When you feed identical short reads into different genomic assembly pipelines, they normally give back very different results. We use an internal pipeline to keep our assemblies consistent. Users are allowed to upload contigs in some conditions. Please contact us regarding the specifics.

How do I upload my short reads which are in FASTQ format?

In order to upload the reads in FASTQ format, you need to compress the reads using the correct compression format (i.e. gzip). A program which can do this which you can install on Microsoft Windows is 7-zip available at http://www.7-zip.org/download.html . (The download page that I have provided a link for has a link for suitable alternative software on a Mac. Also, you should be able to use the command line “gzip” on either a Mac or Linux system.)

After installing 7-zip on your Windows system, start 7-zip. The 7-zip user interface provides a view of folders on your Windows system in its current directory - use this to navigate to the folder with your reads in FASTQ format (i.e. the files with the .fastq filename extension). Then, separately for each .fastq file do the following Select the .fastq file and then go to File -> 7-zip -> Add to Archive. Pick “gzip” for “Archive format” in the dialogue that appears and then press the “OK” button. This will create compressed files ending “.fastq.gz” that you can upload onto the EnteroBase website by following the instructions here.

How long do analyses take to run in EnteroBase?

We are currently running analyses on a HPC cluster hosted by University of Warwick, as well as two local standalone servers.

The waiting time for a new analysis depends on its priority and also the number of tasks in the waiting list. When an analysis starts to run, the timing is about:

  1. Assembly: 0.5 - 3 hours depending on read depths.
  2. Genotyping: 1 - 2 minutes.
  3. Minimum spanning tree: 1 - 2 minutes.
  4. SNP analysis: depends on the number of strains included. Normally 1-2 hours for < 100 genomes.
  5. Assigning a new ST after uploading data for a new strain: where required, this consists of carrying out an assembly and genotyping and takes about 0.5 - 3 hours.

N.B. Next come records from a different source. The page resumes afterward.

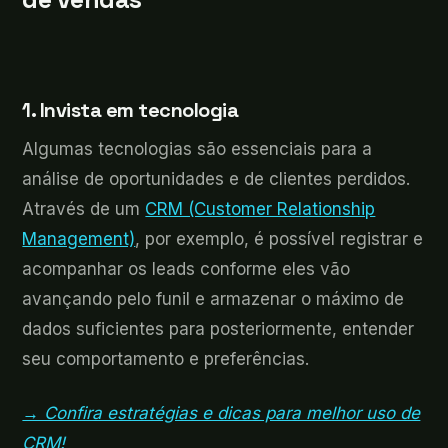
1. Invista em tecnologia
Algumas tecnologias são essenciais para a
análise de oportunidades e de clientes perdidos.
Através de um
CRM (Customer Relationship
Management)
, por exemplo, é possível registrar e
acompanhar os leads conforme eles vão
avançando pelo funil e armazenar o máximo de
dados suficientes para posteriormente, entender
seu comportamento e preferências.
→ Confira estratégias e dicas para melhor uso de
CRM!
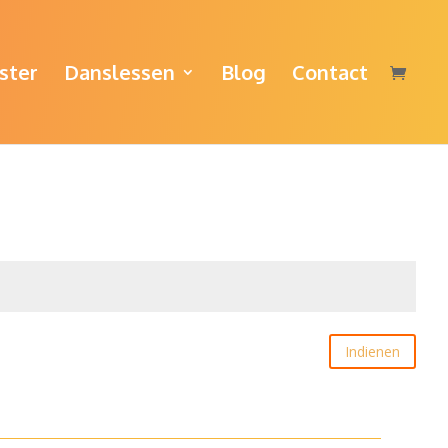
ster
Danslessen
Blog
Contact
Indienen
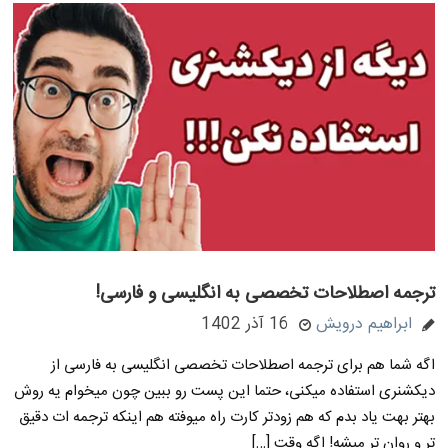
ترجمه اصطلاحات تخصصی به انگلیسی و فارسی!
ابراهیم درویش
16 آذر 1402
اگه شما هم برای ترجمه اصطلاحات تخصصی انگلیسی به فارسی از
دیکشنری استفاده میکنی، حتما این پست رو ببین چون میخوام یه روش
بهتر بهت یاد بدم که هم زودتر کارت راه میوفته هم اینکه ترجمه ات دقیق
تر و روان تر میشه! اگه وقت […]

I’m worried about our data going public (and being scooped), How does EnteroBase protect me?

Your short reads will never be published anywhere, unless you ask us to upload them into EBI/NCBI for you. The genomic assemblies of your strains can be kept private for up to 6-12 months. Other data, including genotyping results and metadata, will be released immediately. This is to facilitate collaborations between our users and early identification of outbreaks.

What do negative ST values mean for MLST?

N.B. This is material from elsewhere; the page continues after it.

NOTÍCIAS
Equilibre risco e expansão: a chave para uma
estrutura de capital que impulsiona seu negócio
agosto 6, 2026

They represent genomes with incomplete genes. If any of the genes used is missing or truncated in the assembly, the genome cannot be given a formal (positive) ST designation. In such cases, we use the temporary (negative) number as its ST designation. This is normally an indication of bad genomic assemblies but not always be the case. (See the question and answer below for rMLST.)

What do negative rST values mean for rMLST?

These negative numbers came from two different cases. They can be either:

  1. Newly identified rST in EnteroBase, which have not been manually confirmed by the curator of rmlst.org (the only server that gives out rST numbers),
  2. Genomes with incomplete ribosomal genes. If any of the 51 ribosomal genes used in rMLST is missing or truncated in the assembly, rmlst.org is not able to give the genome a formal (positive) rST designation. In such cases, we use the temporary (negative) number as its rST designation. This is normally an indication of bad genomic assemblies but not always be the case.